▸ Your task:
Going line by line through the entries below, tally those that hold the string "студентів". Give only the total.

[Recorded data Boundary: Start]

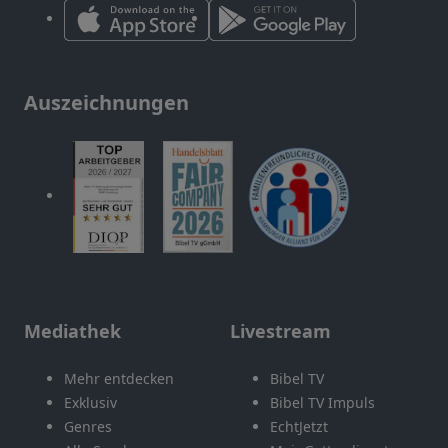
Auszeichnungen
Mediathek
Livestream
Mehr entdecken
Bibel TV
Exklusiv
Bibel TV Impuls
Genres
EchtJetzt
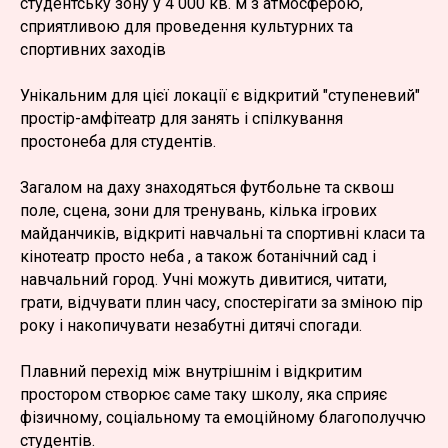
студентську зону у 4 000 кв. м з атмосферою,
сприятливою для проведення культурних та
спортивних заходів
Унікальним для цієї локації є відкритий "ступеневий"
простір-амфітеатр для занять і спілкування
простонеба для студентів.
Загалом на даху знаходяться футбольне та сквош
поле, сцена, зони для тренувань, кілька ігрових
майданчиків, відкриті навчальні та спортивні класи та
кінотеатр просто неба , а також ботанічний сад і
навчальний город. Учні можуть дивитися, читати,
грати, відчувати плин часу, спостерігати за зміною пір
року і накопичувати незабутні дитячі спогади.
Плавний перехід між внутрішнім і відкритим
простором створює саме таку школу, яка сприяє
фізичному, соціальному та емоційному благополуччю
студентів.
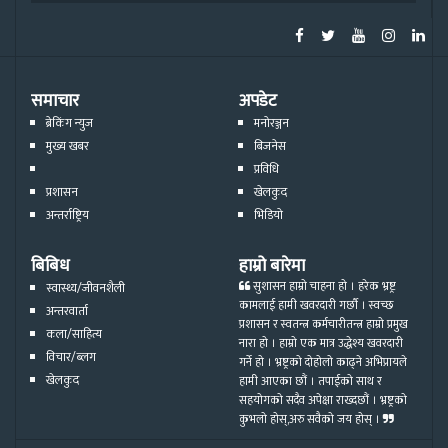
समाचार
अपडेट
ब्रेकिंग न्युज
मनोरञ्जन
मुख्य खबर
बिजनेस
प्रविधि
प्रशासन
खेलकुद
अन्तर्राष्ट्रिय
भिडियो
बिबिध
हाम्रो बारेमा
सुशासन हाम्रो चाहना हो । हरेक भ्रष्ट्र
स्वास्थ्य/जीवनशैली
कामलाई हामी खवरदारी गर्छौ । स्वच्छ
अन्तरवार्ता
प्रशासन र स्वतन्त्र कर्मचारीतन्त्र हाम्रो प्रमुख
कला/साहित्य
नारा हो । हाम्रो एक मात्र उद्धेश्य खवरदारी
विचार/ब्लग
गर्ने हो । भ्रष्ट्रको दोहोलो काढ्ने अभिप्रायले
खेलकुद
हामी आएका छौं । तपाईको साथ र
सहयोगको सदैव अपेक्षा राख्दछौं । भ्रष्ट्रको
कुभलो होस्,अरु सवैको जय होस् ।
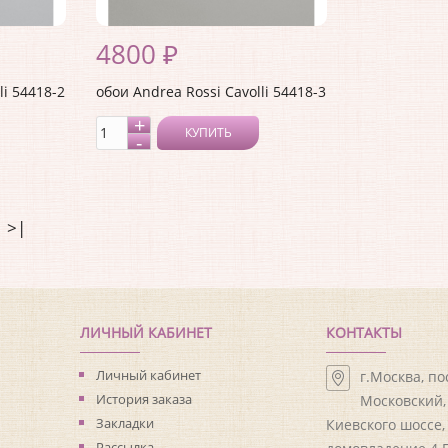
4800 ₽
li 54418-2
обои Andrea Rossi Cavolli 54418-3
КУПИТЬ
>|
ЛИЧНЫЙ КАБИНЕТ
КОНТАКТЫ
Личный кабинет
г.Москва, п
История заказа
Московский, 
Закладки
Киевского шоссе,
Рассылка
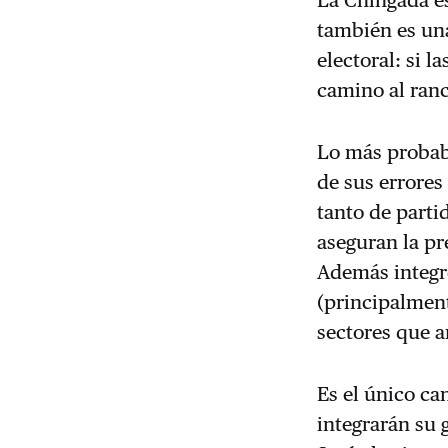
La Chingada e
también es una
electoral: si l
camino al ranc
Lo más probab
de sus errores
tanto de parti
aseguran la pr
Además integr
(principalment
sectores que a
Es el único c
integrarán su 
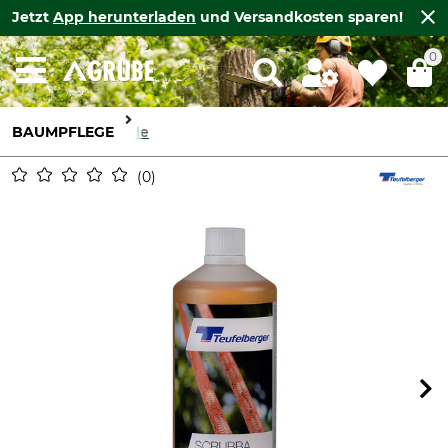
Jetzt
App herunterladen
und Versandkosten sparen!
0
BAUMPFLEGE
Seile
0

[Recorded data Boundary: End]

▸ The completed task:
2